▸ EXERCISES:
1. Translate into Spanish this sentence from the passage on learning outcomes in education policy below: "Once again, the two functions of education, the humanistic and the economic one, were pitted against one another."
2. List every organization named in the passage on learning outcomes in education policy below.
3. Carry on the passage on learning outcomes in education policy below from its final sentence.

▸ SELECTED PASSAGE:
Indeed, the arguments developed by education economists at the OECD and the World Bank had far more purchase in the development community groups, rather than in education (at least at the start). Both DFID (the UK’s former Department for International Development) and USAID (the United States Agency for International Development) produced new strategies in the period of 2010–2015 that identified the measurement of learning outcomes as an institutional priority and consequently channelled their education investments accordingly. Although there were a number of voices from academia that suggested that a singular focus on learning outcomes would take the attention away from other important pedagogical aspects (Barrett, 2011; Tikly, 2015), their commentary remained ‘academic’; they had little policy influence and impact. Yet, there were still quite a few voices in education, especially those from UNESCO and the civil society, that were worried about the new trend and the misplacement, as they saw it, of education and schooling measures with those of outputs. Once again, the two functions of education, the humanistic and the economic one, were pitted against one another. The result was the slow emergence of ‘a divide between those emphasizing quality and those primarily concerned with learning outcomes…Even if the differences between the two approaches were originally a matter of nuance or emphasis, they ended up forming two distinct communities of understanding, informed by different sets of ideas’ (Fontdevila, 2021, p. 177).

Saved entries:

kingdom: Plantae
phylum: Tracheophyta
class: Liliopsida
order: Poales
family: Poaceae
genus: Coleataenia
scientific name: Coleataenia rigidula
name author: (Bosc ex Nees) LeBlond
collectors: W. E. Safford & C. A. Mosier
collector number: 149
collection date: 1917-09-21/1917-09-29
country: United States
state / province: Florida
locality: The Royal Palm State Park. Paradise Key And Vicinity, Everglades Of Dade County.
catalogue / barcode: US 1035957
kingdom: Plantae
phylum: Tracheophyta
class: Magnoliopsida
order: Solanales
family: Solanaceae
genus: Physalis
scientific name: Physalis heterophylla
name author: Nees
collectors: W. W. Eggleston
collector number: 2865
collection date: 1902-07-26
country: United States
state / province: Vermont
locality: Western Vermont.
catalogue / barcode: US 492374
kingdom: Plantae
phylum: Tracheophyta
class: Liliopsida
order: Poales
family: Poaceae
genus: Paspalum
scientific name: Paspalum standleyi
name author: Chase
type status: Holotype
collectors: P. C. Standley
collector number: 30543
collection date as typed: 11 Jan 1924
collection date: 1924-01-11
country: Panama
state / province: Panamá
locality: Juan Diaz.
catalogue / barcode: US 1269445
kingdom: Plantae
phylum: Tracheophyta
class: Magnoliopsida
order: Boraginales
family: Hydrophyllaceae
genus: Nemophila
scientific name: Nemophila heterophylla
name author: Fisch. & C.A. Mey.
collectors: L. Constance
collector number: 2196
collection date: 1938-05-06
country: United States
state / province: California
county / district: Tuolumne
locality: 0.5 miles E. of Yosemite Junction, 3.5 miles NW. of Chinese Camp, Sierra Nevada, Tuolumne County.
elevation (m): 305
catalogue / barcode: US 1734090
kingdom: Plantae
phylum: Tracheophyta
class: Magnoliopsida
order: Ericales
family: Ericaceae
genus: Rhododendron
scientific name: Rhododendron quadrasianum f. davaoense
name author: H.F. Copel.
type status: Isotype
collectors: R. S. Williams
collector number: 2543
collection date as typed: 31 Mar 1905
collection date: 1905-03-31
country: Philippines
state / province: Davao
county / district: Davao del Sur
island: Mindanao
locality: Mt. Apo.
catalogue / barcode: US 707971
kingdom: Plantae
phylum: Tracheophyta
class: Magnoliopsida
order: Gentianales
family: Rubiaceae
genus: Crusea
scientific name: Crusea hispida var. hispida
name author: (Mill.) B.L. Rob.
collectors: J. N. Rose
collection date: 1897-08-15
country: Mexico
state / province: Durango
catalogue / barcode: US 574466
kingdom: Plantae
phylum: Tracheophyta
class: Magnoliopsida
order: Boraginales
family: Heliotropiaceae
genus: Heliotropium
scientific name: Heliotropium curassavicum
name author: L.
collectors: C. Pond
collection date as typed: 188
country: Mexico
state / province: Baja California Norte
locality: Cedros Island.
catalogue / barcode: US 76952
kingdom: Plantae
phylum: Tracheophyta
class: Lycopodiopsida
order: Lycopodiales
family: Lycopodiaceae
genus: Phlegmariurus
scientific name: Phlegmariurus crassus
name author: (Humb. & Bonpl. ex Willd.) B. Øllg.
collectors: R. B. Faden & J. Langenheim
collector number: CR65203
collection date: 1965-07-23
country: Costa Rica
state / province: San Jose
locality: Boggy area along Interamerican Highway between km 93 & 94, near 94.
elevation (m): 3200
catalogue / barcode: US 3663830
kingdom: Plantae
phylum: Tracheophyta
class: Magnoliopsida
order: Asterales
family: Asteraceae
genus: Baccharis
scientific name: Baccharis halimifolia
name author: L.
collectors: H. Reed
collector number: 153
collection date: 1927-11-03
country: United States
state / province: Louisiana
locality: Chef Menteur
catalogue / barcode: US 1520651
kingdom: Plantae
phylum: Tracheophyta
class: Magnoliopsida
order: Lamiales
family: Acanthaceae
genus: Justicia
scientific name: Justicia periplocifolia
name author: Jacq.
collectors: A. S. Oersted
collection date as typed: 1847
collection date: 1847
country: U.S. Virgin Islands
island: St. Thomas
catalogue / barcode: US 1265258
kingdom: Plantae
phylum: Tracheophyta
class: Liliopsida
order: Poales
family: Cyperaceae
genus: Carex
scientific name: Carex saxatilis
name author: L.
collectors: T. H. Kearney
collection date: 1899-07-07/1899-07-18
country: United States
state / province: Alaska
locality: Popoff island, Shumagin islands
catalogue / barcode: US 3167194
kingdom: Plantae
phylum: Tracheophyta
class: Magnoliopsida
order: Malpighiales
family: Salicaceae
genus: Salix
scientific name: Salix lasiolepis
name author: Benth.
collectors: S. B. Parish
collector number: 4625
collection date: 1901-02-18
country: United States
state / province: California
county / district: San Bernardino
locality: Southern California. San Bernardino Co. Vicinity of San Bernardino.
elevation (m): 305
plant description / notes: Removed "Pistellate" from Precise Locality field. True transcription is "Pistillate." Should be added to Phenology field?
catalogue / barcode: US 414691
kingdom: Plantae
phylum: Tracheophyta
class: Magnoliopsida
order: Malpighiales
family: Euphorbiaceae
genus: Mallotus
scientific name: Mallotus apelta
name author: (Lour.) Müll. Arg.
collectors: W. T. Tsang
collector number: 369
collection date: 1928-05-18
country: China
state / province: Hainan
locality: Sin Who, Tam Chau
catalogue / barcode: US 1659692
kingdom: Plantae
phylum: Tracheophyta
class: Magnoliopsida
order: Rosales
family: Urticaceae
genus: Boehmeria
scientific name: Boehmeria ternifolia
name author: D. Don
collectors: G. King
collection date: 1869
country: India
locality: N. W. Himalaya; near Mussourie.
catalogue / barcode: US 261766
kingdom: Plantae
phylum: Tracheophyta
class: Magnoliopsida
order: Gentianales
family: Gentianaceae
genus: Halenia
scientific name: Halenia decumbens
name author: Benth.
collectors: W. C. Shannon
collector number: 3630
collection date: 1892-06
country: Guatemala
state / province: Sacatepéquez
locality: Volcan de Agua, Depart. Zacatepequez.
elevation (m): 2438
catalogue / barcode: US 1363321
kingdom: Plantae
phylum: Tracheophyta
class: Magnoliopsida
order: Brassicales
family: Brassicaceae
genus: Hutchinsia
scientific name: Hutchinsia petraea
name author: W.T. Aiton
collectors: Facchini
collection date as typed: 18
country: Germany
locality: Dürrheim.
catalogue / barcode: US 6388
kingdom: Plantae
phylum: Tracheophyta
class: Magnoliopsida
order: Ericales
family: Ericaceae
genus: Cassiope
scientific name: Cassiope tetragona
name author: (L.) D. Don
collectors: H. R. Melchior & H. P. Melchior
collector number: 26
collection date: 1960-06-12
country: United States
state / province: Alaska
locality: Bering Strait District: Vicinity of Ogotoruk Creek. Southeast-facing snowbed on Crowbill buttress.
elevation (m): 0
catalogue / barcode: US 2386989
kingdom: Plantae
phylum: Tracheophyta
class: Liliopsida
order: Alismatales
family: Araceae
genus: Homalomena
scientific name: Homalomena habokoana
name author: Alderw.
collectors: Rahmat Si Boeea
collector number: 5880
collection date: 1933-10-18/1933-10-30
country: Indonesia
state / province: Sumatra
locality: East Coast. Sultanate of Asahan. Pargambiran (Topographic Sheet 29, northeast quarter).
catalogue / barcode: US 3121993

▸ TASK RESULTS:
1. Una vez más, las dos funciones de la educación, la humanista y la económica, se enfrentaron entre sí.

2.
- OECD
- World Bank
- DFID (the UK's former Department for International Development)
- USAID (the United States Agency for International Development)
- UNESCO

3.
Indeed, as the decade progressed and the end of the MDG timeframe was drawing to a close, we can observe a much more concerted effort to change not only the discourse (that had already been achieved) but also to start building an infrastructure for the establishment of a new measurement agenda, one in which learning, skills and competencies would be centre stage and would replace the previous targets. The key protagonist in this new era was not the World Bank (though it was always supporting at the background) but a new initiative, the Global Compact for Learning (GCL), which was launched in 2011 by the Brookings Institute Center for Universal Education. GCL quickly became an advocacy tool; through its reports, it created a sense of urgency, putting forward the idea that there was a learning crisis that was ‘hitting the poorest, most marginalized and the youth particularly hard’ (CUE, 2011). Just a year later, UNESCO in conjunction with the Global Education Monitoring Report (GEMR, 2012) published an estimate of the number of children not achieving basic literacy skills as reaching 250 million. The shocking figure became further ammunition not only for those economists that were pushing for the learning turn, but also for those who were suggesting the benefits of international learning assessments; without them, there would have been no evidence of this crisis. Thus, the crisis discourse had created a sense of urgency and would quickly turn into the need for action. Not only was it obvious that the MDG targets, set in 2000, were not going to be met, but also it had become evident—to some, at least—that these targets were ill-defined and misplaced and thus were failing economies and millions of children around the world.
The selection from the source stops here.